Deze uitspraak is vastgesteld door E.M. Vrouwenvelder, P.J.J. Vonk en G.J. van Leijenhorst in tegenwoordigheid van de griffier Y. Postema. De beslissing is op 15 januari 2019 in het openbaar uitgesproken.
aangetekend aan
partijen verzonden:
Zowel de belanghebbende als het daartoe bevoegde bestuursorgaan kanbinnen zes wekenna de verzenddatum van deze uitspraak beroep in cassatie instellen bij de Hoge Raad der Nederlanden.
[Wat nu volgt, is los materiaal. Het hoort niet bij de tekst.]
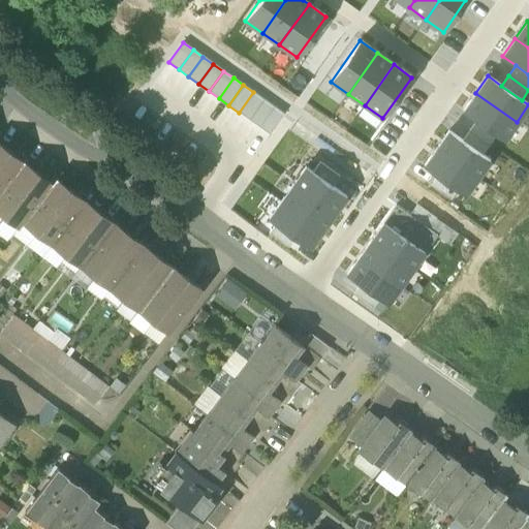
[(263,99),(253,92),(239,113),(249,120),(263,99)]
Daarbij moet het volgende in acht worden genomen:
Bij het beroepschrift wordt een kopie van deze uitspraak gevoegd.
Het beroepschrift wordt ondertekend en bevat ten minste:
- de naam en het adres van de indiener;
- de dagtekening;
- de gronden van het beroep in cassatie.

Het beroepschrift moet worden gezonden aan de Hoge Raad der Nederlanden (belastingkamer), Postbus 20303, 2500 EH Den Haag.

De partij die beroep in cassatie instelt is griffierecht verschuldigd en zal daarover bericht ontvangen van de griffier van de Hoge Raad. In het cassatieberoepschrift kan worden verzocht de wederpartij te veroordelen in de proceskosten.